*WTI crude rallied from below $56 to near $62, marking its strongest weekly advance in months and signaling a bullish trend reversal.
*Coordinated Western sanctions on Russia’s top oil producers could remove up to 2 million barrels per day from global supply, tightening market conditions.
*A tentative U.S.–China trade framework reached in Kuala Lumpur eased tariff threats and lifted global growth sentiment, reinforcing oil’s upside momentum.
Oil markets registered their most significant weekly advance in months, with prices rallying over 7% to signal a potent bullish trend reversal. The surge propelled West Texas Intermediate crude from recent lows below $56 to hover near weekly highs around the $62 mark, a move catalyzed by a confluence of geopolitical and trade developments.
The primary driver was a substantial supply-side shock initiated by a new round of coordinated Western sanctions. The U.S. Treasury Department imposed fresh restrictions on Russia’s two largest oil producers, Rosneft and Lukoil, as part of a broader push to force peace negotiations. This action was echoed by key allies in the European Union and the United Kingdom, with the collective measures potentially removing up to 1-2 million barrels per day from the global supply, creating an immediate tightness in the market.
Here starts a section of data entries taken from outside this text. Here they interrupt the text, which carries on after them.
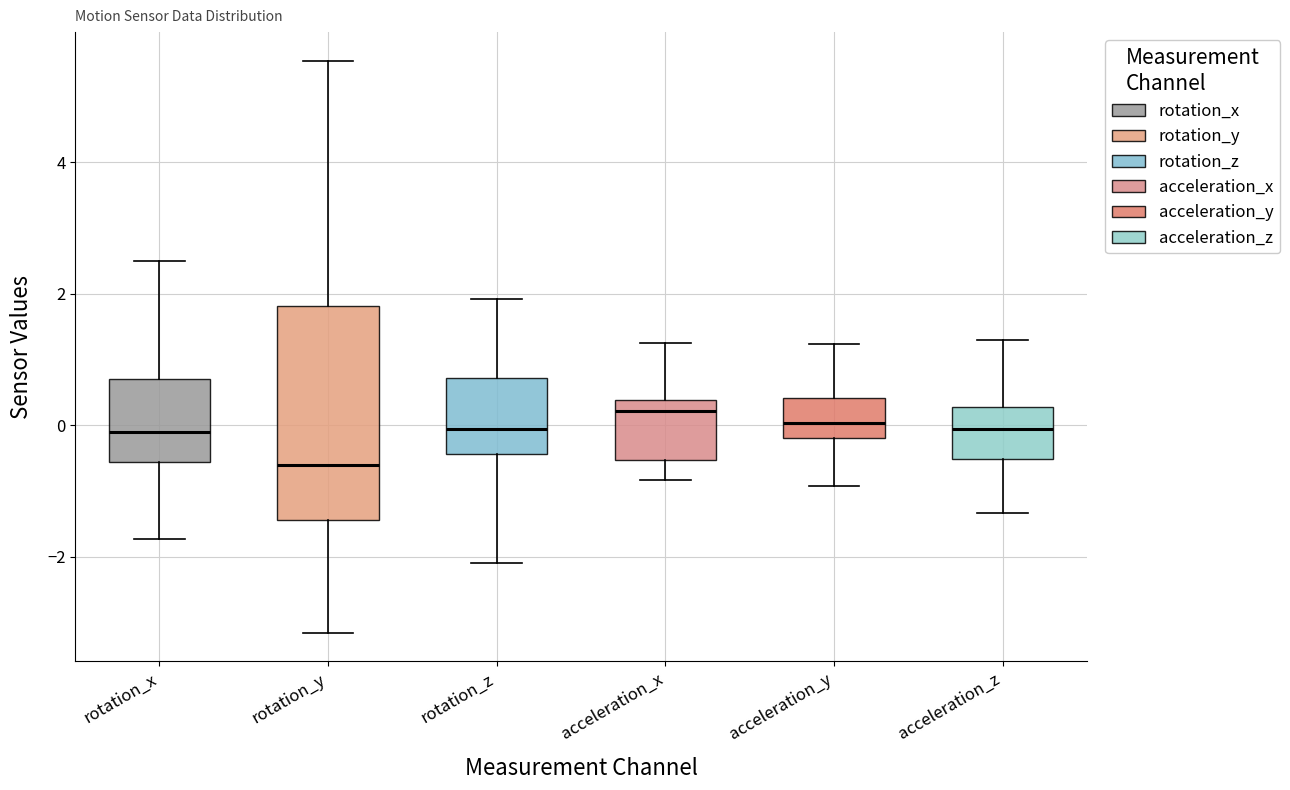

Where is the upper edge of the box for acceleration_z on the y-axis? The values are not printed on the chart, so give them approximately, as read against the axis.

0.2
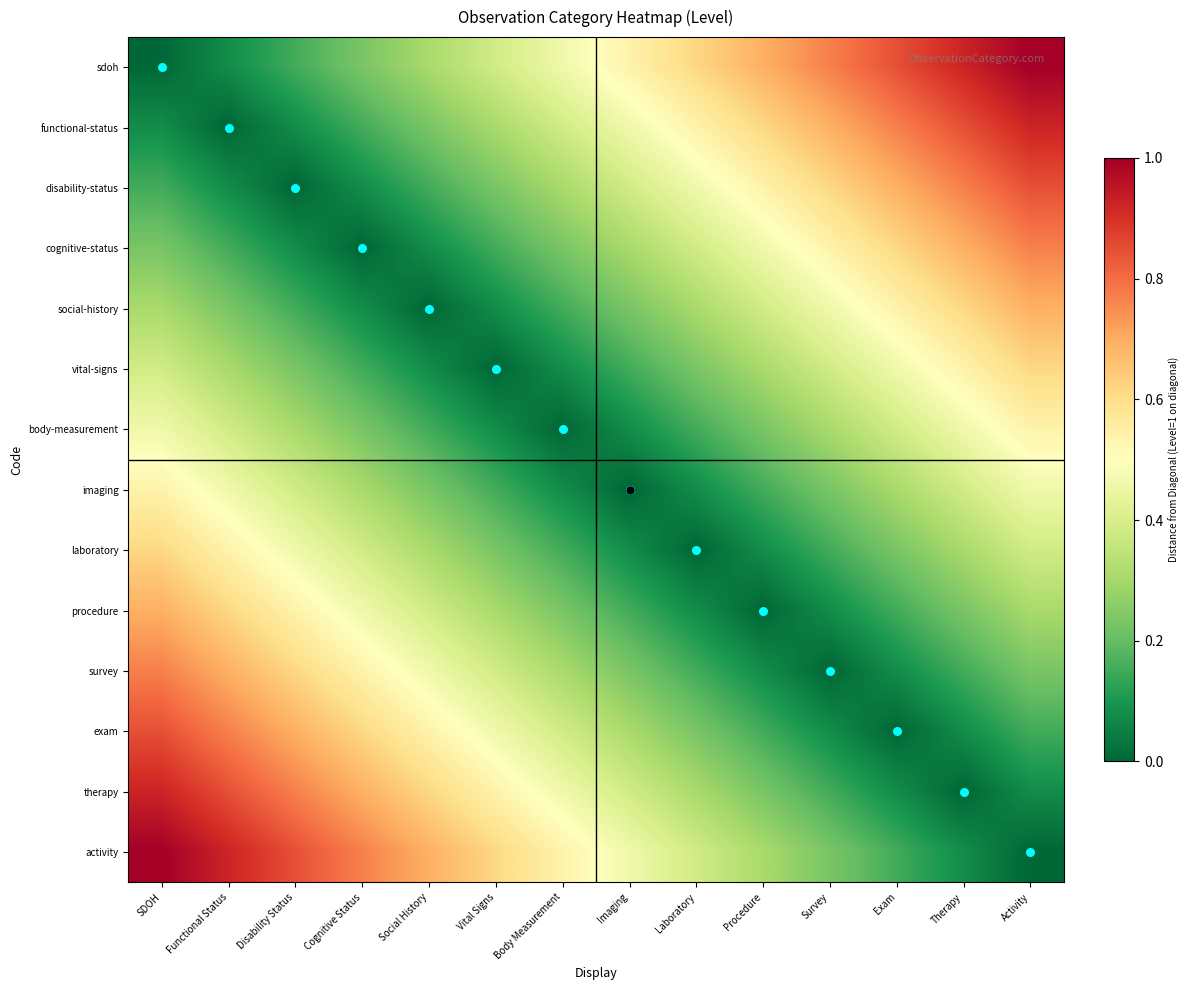

Reading left to right, extract all data points from this chart.

sdoh: SDOH=0.0	Functional Status=0.1	Disability Status=0.2	Cognitive Status=0.2	Social History=0.3	Vital Signs=0.4	Body Measurement=0.5	Imaging=0.5	Laboratory=0.6	Procedure=0.7	Survey=0.8	Exam=0.8	Therapy=0.9	Activity=1.0
functional-status: SDOH=0.1	Functional Status=0.0	Disability Status=0.1	Cognitive Status=0.2	Social History=0.2	Vital Signs=0.3	Body Measurement=0.4	Imaging=0.5	Laboratory=0.5	Procedure=0.6	Survey=0.7	Exam=0.8	Therapy=0.8	Activity=0.9
disability-status: SDOH=0.2	Functional Status=0.1	Disability Status=0.0	Cognitive Status=0.1	Social History=0.2	Vital Signs=0.2	Body Measurement=0.3	Imaging=0.4	Laboratory=0.5	Procedure=0.5	Survey=0.6	Exam=0.7	Therapy=0.8	Activity=0.8
cognitive-status: SDOH=0.2	Functional Status=0.2	Disability Status=0.1	Cognitive Status=0.0	Social History=0.1	Vital Signs=0.2	Body Measurement=0.2	Imaging=0.3	Laboratory=0.4	Procedure=0.5	Survey=0.5	Exam=0.6	Therapy=0.7	Activity=0.8
social-history: SDOH=0.3	Functional Status=0.2	Disability Status=0.2	Cognitive Status=0.1	Social History=0.0	Vital Signs=0.1	Body Measurement=0.2	Imaging=0.2	Laboratory=0.3	Procedure=0.4	Survey=0.5	Exam=0.5	Therapy=0.6	Activity=0.7
vital-signs: SDOH=0.4	Functional Status=0.3	Disability Status=0.2	Cognitive Status=0.2	Social History=0.1	Vital Signs=0.0	Body Measurement=0.1	Imaging=0.2	Laboratory=0.2	Procedure=0.3	Survey=0.4	Exam=0.5	Therapy=0.5	Activity=0.6
body-measurement: SDOH=0.5	Functional Status=0.4	Disability Status=0.3	Cognitive Status=0.2	Social History=0.2	Vital Signs=0.1	Body Measurement=0.0	Imaging=0.1	Laboratory=0.2	Procedure=0.2	Survey=0.3	Exam=0.4	Therapy=0.5	Activity=0.5
imaging: SDOH=0.5	Functional Status=0.5	Disability Status=0.4	Cognitive Status=0.3	Social History=0.2	Vital Signs=0.2	Body Measurement=0.1	Imaging=0.0	Laboratory=0.1	Procedure=0.2	Survey=0.2	Exam=0.3	Therapy=0.4	Activity=0.5
laboratory: SDOH=0.6	Functional Status=0.5	Disability Status=0.5	Cognitive Status=0.4	Social History=0.3	Vital Signs=0.2	Body Measurement=0.2	Imaging=0.1	Laboratory=0.0	Procedure=0.1	Survey=0.2	Exam=0.2	Therapy=0.3	Activity=0.4
procedure: SDOH=0.7	Functional Status=0.6	Disability Status=0.5	Cognitive Status=0.5	Social History=0.4	Vital Signs=0.3	Body Measurement=0.2	Imaging=0.2	Laboratory=0.1	Procedure=0.0	Survey=0.1	Exam=0.2	Therapy=0.2	Activity=0.3
survey: SDOH=0.8	Functional Status=0.7	Disability Status=0.6	Cognitive Status=0.5	Social History=0.5	Vital Signs=0.4	Body Measurement=0.3	Imaging=0.2	Laboratory=0.2	Procedure=0.1	Survey=0.0	Exam=0.1	Therapy=0.2	Activity=0.2
exam: SDOH=0.8	Functional Status=0.8	Disability Status=0.7	Cognitive Status=0.6	Social History=0.5	Vital Signs=0.5	Body Measurement=0.4	Imaging=0.3	Laboratory=0.2	Procedure=0.2	Survey=0.1	Exam=0.0	Therapy=0.1	Activity=0.2
therapy: SDOH=0.9	Functional Status=0.8	Disability Status=0.8	Cognitive Status=0.7	Social History=0.6	Vital Signs=0.5	Body Measurement=0.5	Imaging=0.4	Laboratory=0.3	Procedure=0.2	Survey=0.2	Exam=0.1	Therapy=0.0	Activity=0.1
activity: SDOH=1.0	Functional Status=0.9	Disability Status=0.8	Cognitive Status=0.8	Social History=0.7	Vital Signs=0.6	Body Measurement=0.5	Imaging=0.5	Laboratory=0.4	Procedure=0.3	Survey=0.2	Exam=0.2	Therapy=0.1	Activity=0.0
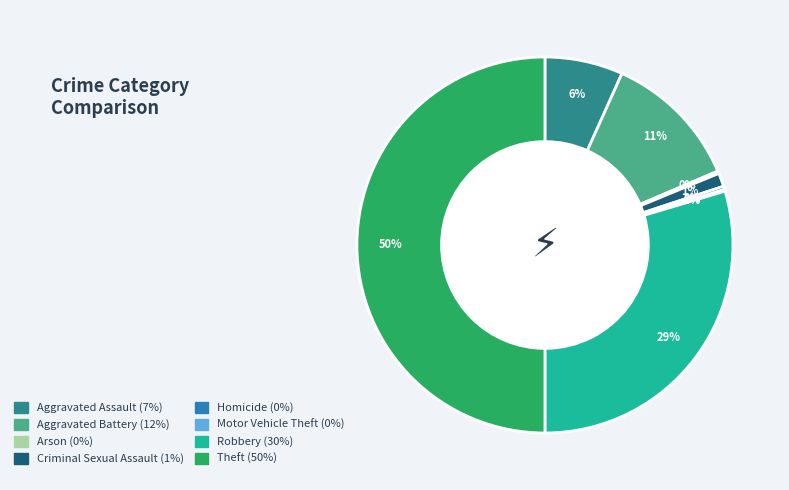

Between Aggravated Battery and Motor Vehicle Theft, which is larger?

Aggravated Battery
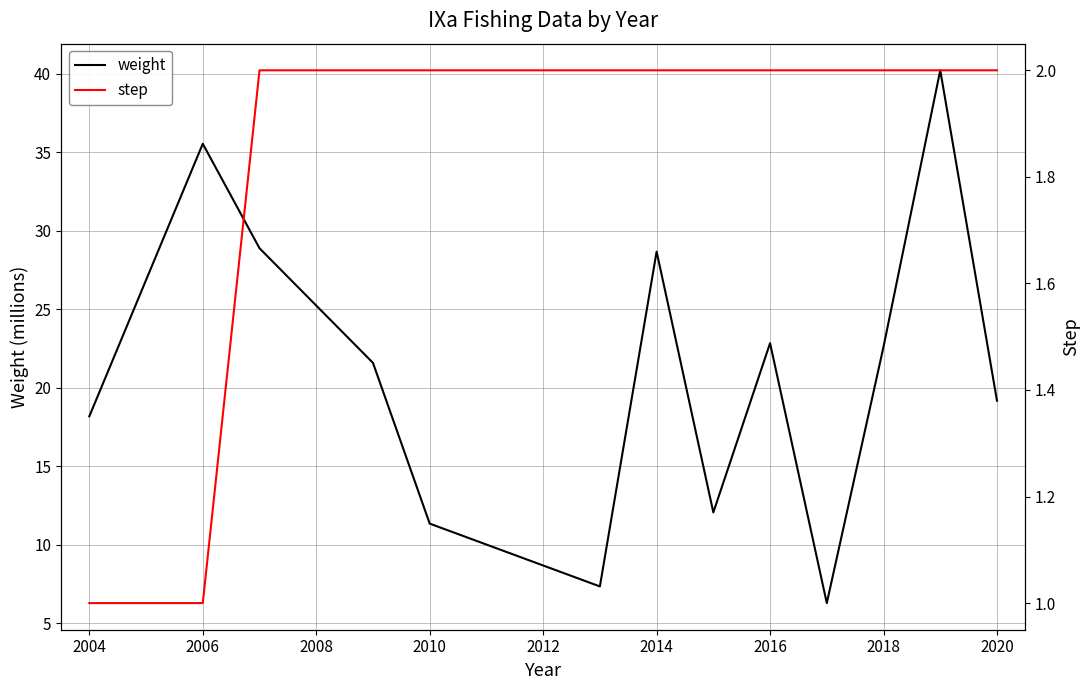

What is the sum of all weight values?

274.7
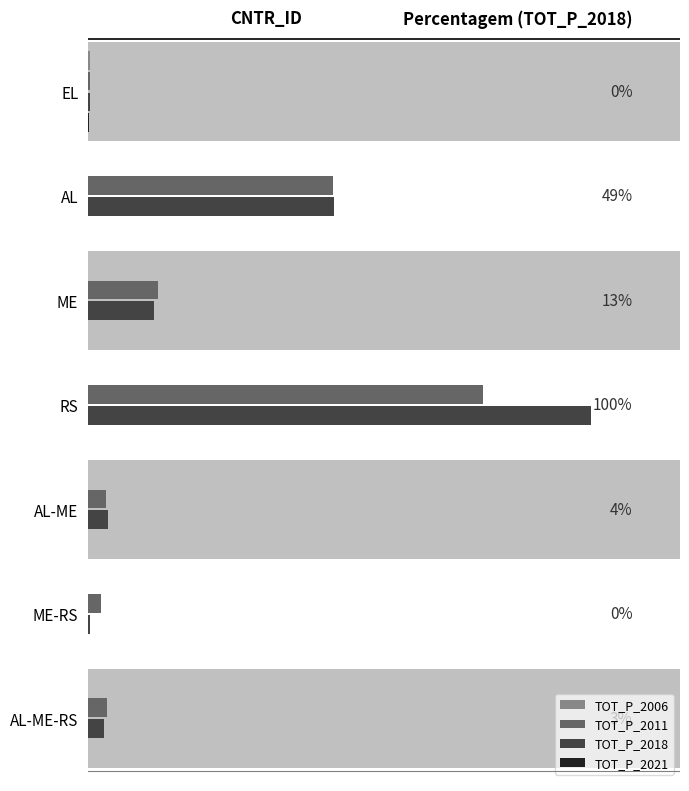

What is the value of the TOT_P_2018 bar at the 4th from the left?

0.8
Adding a robust demand-side tailwind, trade tensions between the world’s two largest economies showed signs of a meaningful thaw. Negotiators from the U.S. and China met in Kuala Lumpur and acknowledged reaching a tentative “framework agreement,” averting the threatened 100% tariffs and retaliatory export controls on rare earth minerals. This constructive progress raises the likelihood of a high-level meeting at the upcoming APEC summit in Korea, significantly improving the global economic outlook and, by extension, the demand forecast for energy. The combination of a tangible supply constraint and a brighter demand picture creates a compelling environment for oil, suggesting strong upside momentum could persist in the near term.

Crude Oil, H4:
Oil prices have confirmed a promising bullish shift, decisively breaking above the downtrend channel that has constrained the market for weeks. This structural break indicates a significant change in momentum, with prices now establishing a foothold near the key resistance level of $62.00. A sustained hold at or above this threshold would serve as a strong bullish signal, potentially validating the breakout and opening a path toward higher price targets.
However, the technical picture presents a note of near-term caution. The Relative Strength Index (RSI) has entered overbought territory, signaling that the rally may be extended. Concurrently, the Moving Average Convergence Divergence (MACD), while trading above its zero line, is showing early signs of a potential bearish crossover. This divergence suggests upward momentum may be peaking in the very short term.
Consequently, while the broader bias is bullish following the channel breakout, traders are advised to be tactical. The market is susceptible to a technical retracement to consolidate its recent sharp gains. The overall bullish structure would remain intact so long as prices hold above the former channel resistance, which should now act as a new support level.